Input: (5, [1, 3], [('color',), ('step',), ('color',), ('kstep', 3), ('color',), ('step',), ('color',)])

Expected Output: ['1', '1/5', '1/5', '1']

Explanation: For this ring, the color sequence over one period is [1, 1/5, -3/5, -3/5, 1/5]. The queried times are 0, 1, 4, and 0 again.

Input: (4, [], [('step',), ('kstep', 1000000000000000000), ('color',), ('step',), ('color',)])

Expected Output: ['1', '1']

Explanation: With no marked positions, no ball ever flips, so all balls remain white forever.

Input: (4, [0, 1, 2, 3], [('color',), ('step',), ('color',), ('kstep', 2), ('color',)])

Expected Output: ['1', '-1', '-1']

Explanation: If every position is marked, every ball flips at every step, so the entire system alternates between all white and all black.

Input: (4, [1], [('color',), ('kstep', 5), ('color',), ('step',), ('color',), ('kstep', 2), ('color',)])
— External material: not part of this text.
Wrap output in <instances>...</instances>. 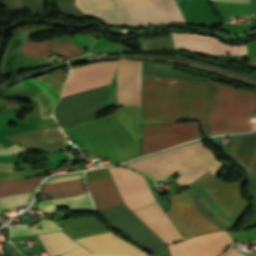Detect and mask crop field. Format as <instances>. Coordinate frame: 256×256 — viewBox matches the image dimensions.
<instances>
[{"instance_id": "92a150f3", "label": "crop field", "mask_w": 256, "mask_h": 256, "mask_svg": "<svg viewBox=\"0 0 256 256\" xmlns=\"http://www.w3.org/2000/svg\"><path fill=\"white\" fill-rule=\"evenodd\" d=\"M44 177L0 181V197L35 191Z\"/></svg>"}, {"instance_id": "22f410ed", "label": "crop field", "mask_w": 256, "mask_h": 256, "mask_svg": "<svg viewBox=\"0 0 256 256\" xmlns=\"http://www.w3.org/2000/svg\"><path fill=\"white\" fill-rule=\"evenodd\" d=\"M227 152L237 159L251 175V195L255 204L254 214L244 222H256V132L231 136Z\"/></svg>"}, {"instance_id": "f4fd0767", "label": "crop field", "mask_w": 256, "mask_h": 256, "mask_svg": "<svg viewBox=\"0 0 256 256\" xmlns=\"http://www.w3.org/2000/svg\"><path fill=\"white\" fill-rule=\"evenodd\" d=\"M256 118V93L209 80L208 134L250 130Z\"/></svg>"}, {"instance_id": "730fd06b", "label": "crop field", "mask_w": 256, "mask_h": 256, "mask_svg": "<svg viewBox=\"0 0 256 256\" xmlns=\"http://www.w3.org/2000/svg\"><path fill=\"white\" fill-rule=\"evenodd\" d=\"M27 152H31L30 150L24 149L17 145L11 146L6 149H0V155H16V154H24Z\"/></svg>"}, {"instance_id": "e52e79f7", "label": "crop field", "mask_w": 256, "mask_h": 256, "mask_svg": "<svg viewBox=\"0 0 256 256\" xmlns=\"http://www.w3.org/2000/svg\"><path fill=\"white\" fill-rule=\"evenodd\" d=\"M143 127L142 155L162 150L200 136L197 122Z\"/></svg>"}, {"instance_id": "dafd665d", "label": "crop field", "mask_w": 256, "mask_h": 256, "mask_svg": "<svg viewBox=\"0 0 256 256\" xmlns=\"http://www.w3.org/2000/svg\"><path fill=\"white\" fill-rule=\"evenodd\" d=\"M49 191H52L54 199L86 192L82 179L44 185L40 193Z\"/></svg>"}, {"instance_id": "d8731c3e", "label": "crop field", "mask_w": 256, "mask_h": 256, "mask_svg": "<svg viewBox=\"0 0 256 256\" xmlns=\"http://www.w3.org/2000/svg\"><path fill=\"white\" fill-rule=\"evenodd\" d=\"M117 61L98 62L91 65L74 68L67 80L63 96L109 84Z\"/></svg>"}, {"instance_id": "d9b57169", "label": "crop field", "mask_w": 256, "mask_h": 256, "mask_svg": "<svg viewBox=\"0 0 256 256\" xmlns=\"http://www.w3.org/2000/svg\"><path fill=\"white\" fill-rule=\"evenodd\" d=\"M83 247L94 252H117L135 256H147L129 242L111 232L76 239Z\"/></svg>"}, {"instance_id": "733c2abd", "label": "crop field", "mask_w": 256, "mask_h": 256, "mask_svg": "<svg viewBox=\"0 0 256 256\" xmlns=\"http://www.w3.org/2000/svg\"><path fill=\"white\" fill-rule=\"evenodd\" d=\"M53 49L67 58L86 54L68 39L59 42L56 38H54L46 41L33 43L30 41L29 36L23 40L20 52L41 60Z\"/></svg>"}, {"instance_id": "ac0d7876", "label": "crop field", "mask_w": 256, "mask_h": 256, "mask_svg": "<svg viewBox=\"0 0 256 256\" xmlns=\"http://www.w3.org/2000/svg\"><path fill=\"white\" fill-rule=\"evenodd\" d=\"M147 26L164 22L186 23L175 0H131ZM130 0H75L85 14L106 24L146 27Z\"/></svg>"}, {"instance_id": "d32e631a", "label": "crop field", "mask_w": 256, "mask_h": 256, "mask_svg": "<svg viewBox=\"0 0 256 256\" xmlns=\"http://www.w3.org/2000/svg\"><path fill=\"white\" fill-rule=\"evenodd\" d=\"M250 4H256V0H250Z\"/></svg>"}, {"instance_id": "00972430", "label": "crop field", "mask_w": 256, "mask_h": 256, "mask_svg": "<svg viewBox=\"0 0 256 256\" xmlns=\"http://www.w3.org/2000/svg\"><path fill=\"white\" fill-rule=\"evenodd\" d=\"M39 223L44 229L10 227L12 231L11 236H28L46 231L62 230V228L52 220L41 219Z\"/></svg>"}, {"instance_id": "bc2a9ffb", "label": "crop field", "mask_w": 256, "mask_h": 256, "mask_svg": "<svg viewBox=\"0 0 256 256\" xmlns=\"http://www.w3.org/2000/svg\"><path fill=\"white\" fill-rule=\"evenodd\" d=\"M50 256L65 253L80 247L61 231L38 235Z\"/></svg>"}, {"instance_id": "d1516ede", "label": "crop field", "mask_w": 256, "mask_h": 256, "mask_svg": "<svg viewBox=\"0 0 256 256\" xmlns=\"http://www.w3.org/2000/svg\"><path fill=\"white\" fill-rule=\"evenodd\" d=\"M141 62L119 59L117 105L140 106Z\"/></svg>"}, {"instance_id": "412701ff", "label": "crop field", "mask_w": 256, "mask_h": 256, "mask_svg": "<svg viewBox=\"0 0 256 256\" xmlns=\"http://www.w3.org/2000/svg\"><path fill=\"white\" fill-rule=\"evenodd\" d=\"M126 165L159 180L168 178L176 171L181 175L175 185L190 183L208 170L214 175L222 167L201 141L128 162Z\"/></svg>"}, {"instance_id": "214f88e0", "label": "crop field", "mask_w": 256, "mask_h": 256, "mask_svg": "<svg viewBox=\"0 0 256 256\" xmlns=\"http://www.w3.org/2000/svg\"><path fill=\"white\" fill-rule=\"evenodd\" d=\"M63 203L69 206L70 211L95 210L88 193L57 200L41 201L38 208L44 212L55 210V204Z\"/></svg>"}, {"instance_id": "1d83c4d3", "label": "crop field", "mask_w": 256, "mask_h": 256, "mask_svg": "<svg viewBox=\"0 0 256 256\" xmlns=\"http://www.w3.org/2000/svg\"><path fill=\"white\" fill-rule=\"evenodd\" d=\"M57 3H73L74 0H56Z\"/></svg>"}, {"instance_id": "750c4746", "label": "crop field", "mask_w": 256, "mask_h": 256, "mask_svg": "<svg viewBox=\"0 0 256 256\" xmlns=\"http://www.w3.org/2000/svg\"><path fill=\"white\" fill-rule=\"evenodd\" d=\"M6 251L10 256H21L12 245L10 246V248H7Z\"/></svg>"}, {"instance_id": "3316defc", "label": "crop field", "mask_w": 256, "mask_h": 256, "mask_svg": "<svg viewBox=\"0 0 256 256\" xmlns=\"http://www.w3.org/2000/svg\"><path fill=\"white\" fill-rule=\"evenodd\" d=\"M212 199L237 220L245 212L248 203L240 197V184H222L209 171L197 179Z\"/></svg>"}, {"instance_id": "5866460e", "label": "crop field", "mask_w": 256, "mask_h": 256, "mask_svg": "<svg viewBox=\"0 0 256 256\" xmlns=\"http://www.w3.org/2000/svg\"><path fill=\"white\" fill-rule=\"evenodd\" d=\"M0 148H3V147L0 145Z\"/></svg>"}, {"instance_id": "dd49c442", "label": "crop field", "mask_w": 256, "mask_h": 256, "mask_svg": "<svg viewBox=\"0 0 256 256\" xmlns=\"http://www.w3.org/2000/svg\"><path fill=\"white\" fill-rule=\"evenodd\" d=\"M109 85L63 97L54 109L61 128L95 119L103 108Z\"/></svg>"}, {"instance_id": "28ad6ade", "label": "crop field", "mask_w": 256, "mask_h": 256, "mask_svg": "<svg viewBox=\"0 0 256 256\" xmlns=\"http://www.w3.org/2000/svg\"><path fill=\"white\" fill-rule=\"evenodd\" d=\"M226 231L196 236L190 239L193 251L197 256H219L231 242ZM189 239L167 246L172 256H196Z\"/></svg>"}, {"instance_id": "d3111659", "label": "crop field", "mask_w": 256, "mask_h": 256, "mask_svg": "<svg viewBox=\"0 0 256 256\" xmlns=\"http://www.w3.org/2000/svg\"><path fill=\"white\" fill-rule=\"evenodd\" d=\"M222 256H244V255L230 247Z\"/></svg>"}, {"instance_id": "5a996713", "label": "crop field", "mask_w": 256, "mask_h": 256, "mask_svg": "<svg viewBox=\"0 0 256 256\" xmlns=\"http://www.w3.org/2000/svg\"><path fill=\"white\" fill-rule=\"evenodd\" d=\"M107 169L130 210L155 202L142 175L122 167Z\"/></svg>"}, {"instance_id": "4177f3b9", "label": "crop field", "mask_w": 256, "mask_h": 256, "mask_svg": "<svg viewBox=\"0 0 256 256\" xmlns=\"http://www.w3.org/2000/svg\"><path fill=\"white\" fill-rule=\"evenodd\" d=\"M62 256H130L124 254H93L86 250L85 248L81 247L75 251L68 252Z\"/></svg>"}, {"instance_id": "bd1437ed", "label": "crop field", "mask_w": 256, "mask_h": 256, "mask_svg": "<svg viewBox=\"0 0 256 256\" xmlns=\"http://www.w3.org/2000/svg\"><path fill=\"white\" fill-rule=\"evenodd\" d=\"M218 2L249 3V0H211Z\"/></svg>"}, {"instance_id": "5142ce71", "label": "crop field", "mask_w": 256, "mask_h": 256, "mask_svg": "<svg viewBox=\"0 0 256 256\" xmlns=\"http://www.w3.org/2000/svg\"><path fill=\"white\" fill-rule=\"evenodd\" d=\"M172 36L175 47L181 49L207 54H247L246 45L226 46L215 39L199 35L172 33Z\"/></svg>"}, {"instance_id": "eef30255", "label": "crop field", "mask_w": 256, "mask_h": 256, "mask_svg": "<svg viewBox=\"0 0 256 256\" xmlns=\"http://www.w3.org/2000/svg\"><path fill=\"white\" fill-rule=\"evenodd\" d=\"M83 174H84V172L83 173H74V174H70V175H63V176L53 177L50 180L46 181L44 184L61 182V181H66V180H71V179L83 178Z\"/></svg>"}, {"instance_id": "34b2d1b8", "label": "crop field", "mask_w": 256, "mask_h": 256, "mask_svg": "<svg viewBox=\"0 0 256 256\" xmlns=\"http://www.w3.org/2000/svg\"><path fill=\"white\" fill-rule=\"evenodd\" d=\"M172 209L164 213L179 236L184 239L220 231L206 216L198 211L186 193L171 197ZM133 212L166 244L181 241L176 231L163 215L158 203L141 207Z\"/></svg>"}, {"instance_id": "120bbe31", "label": "crop field", "mask_w": 256, "mask_h": 256, "mask_svg": "<svg viewBox=\"0 0 256 256\" xmlns=\"http://www.w3.org/2000/svg\"><path fill=\"white\" fill-rule=\"evenodd\" d=\"M178 4L193 1V0H176Z\"/></svg>"}, {"instance_id": "4a817a6b", "label": "crop field", "mask_w": 256, "mask_h": 256, "mask_svg": "<svg viewBox=\"0 0 256 256\" xmlns=\"http://www.w3.org/2000/svg\"><path fill=\"white\" fill-rule=\"evenodd\" d=\"M86 185L98 211L124 205L111 177L88 182Z\"/></svg>"}, {"instance_id": "ae1a2a85", "label": "crop field", "mask_w": 256, "mask_h": 256, "mask_svg": "<svg viewBox=\"0 0 256 256\" xmlns=\"http://www.w3.org/2000/svg\"><path fill=\"white\" fill-rule=\"evenodd\" d=\"M48 75L54 77L55 79L64 82V80L66 79L67 75L63 74L62 72L56 70L54 72L51 73H47Z\"/></svg>"}, {"instance_id": "8a807250", "label": "crop field", "mask_w": 256, "mask_h": 256, "mask_svg": "<svg viewBox=\"0 0 256 256\" xmlns=\"http://www.w3.org/2000/svg\"><path fill=\"white\" fill-rule=\"evenodd\" d=\"M207 84L143 76L142 121L200 120L206 130Z\"/></svg>"}, {"instance_id": "a9b5d70f", "label": "crop field", "mask_w": 256, "mask_h": 256, "mask_svg": "<svg viewBox=\"0 0 256 256\" xmlns=\"http://www.w3.org/2000/svg\"><path fill=\"white\" fill-rule=\"evenodd\" d=\"M33 193L0 198V210L27 204Z\"/></svg>"}, {"instance_id": "cbeb9de0", "label": "crop field", "mask_w": 256, "mask_h": 256, "mask_svg": "<svg viewBox=\"0 0 256 256\" xmlns=\"http://www.w3.org/2000/svg\"><path fill=\"white\" fill-rule=\"evenodd\" d=\"M4 137L27 148L49 153L62 151L65 145V136L58 126Z\"/></svg>"}]
</instances>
Expected Output: ['1', '-1/2', '0', '1']

Explanation: With one marked position, the system has period 2N = 8. The queried times are 0, 5, 6, and 8, whose color values are 1, -1/2, 0, and 1.

Input: (1, [0], [('color',), ('step',), ('color',), ('kstep', 100), ('color',)])

Expected Output: ['1', '-1', '-1']

Explanation: There is only one ball and the only position is marked, so the ball flips every step. The colors alternate white, black, white, black, ...

Solution

def solution(N, marked, operations):
    from math import gcd

    is_marked = [0] * N
    for idx in marked:
        is_marked[idx] = 1

    # q[i] = (-1)^(number of marked positions among 0..i-1 in the doubled ring)
    q = [1] * (2 * N + 1)
    for i in range(2 * N):
        q[i + 1] = -q[i] if is_marked[i % N] else q[i]

    # magnetization[t] = W - B after t steps, for 0 <= t < N
    # A ball starting at i has sign q[i] * q[i+t]. Summing over all i gives W-B.
    magnetization = [0] * N
    for t in range(N):
        total = 0
        for i in range(N):
            total += q[i] * q[i + t]
        magnetization[t] = total

    def format_value(num):
        if num == 0:
            return '0'
        g = gcd(abs(num), N)
        num //= g
        den = N // g
        if den == 1:
            return str(num)
        return f'{num}/{den}'

    if len(marked) % 2 == 0:
        period = N
        values = [format_value(magnetization[t]) for t in range(N)]
    else:
        period = 2 * N
        values = [None] * period
        for t in range(N):
            values[t] = format_value(magnetization[t])
            values[t + N] = format_value(-magnetization[t])

    time = 0
    answer = []
    for op in operations:
        kind = op[0]
        if kind == 'step':
            time = (time + 1) % period
        elif kind == 'kstep':
            time = (time + op[1]) % period
        elif kind == 'color':
            answer.append(values[time])
        else:
            raise ValueError('Unknown operation: ' + str(kind))

    return answer

Time complexity: O(N^2 + Q), where Q is the number of operations. Space complexity: O(N).

Hints

After N steps, every ball has gone all the way around the ring once. What does that imply about the state, depending on whether the number of marked positions is even or odd?
For a fixed time t, a ball starting at position i flips once for each marked position in the cyclic window of length t starting at i. The total color value depends only on whether each such window contains an even or odd number of marked positions.

Quick Overview

This question evaluates understanding of algorithmic state representation, modular arithmetic, and efficient update/query design by requiring a Kac ring implementation that supports constant-time k-step advancement and O(1) aggregate color reporting.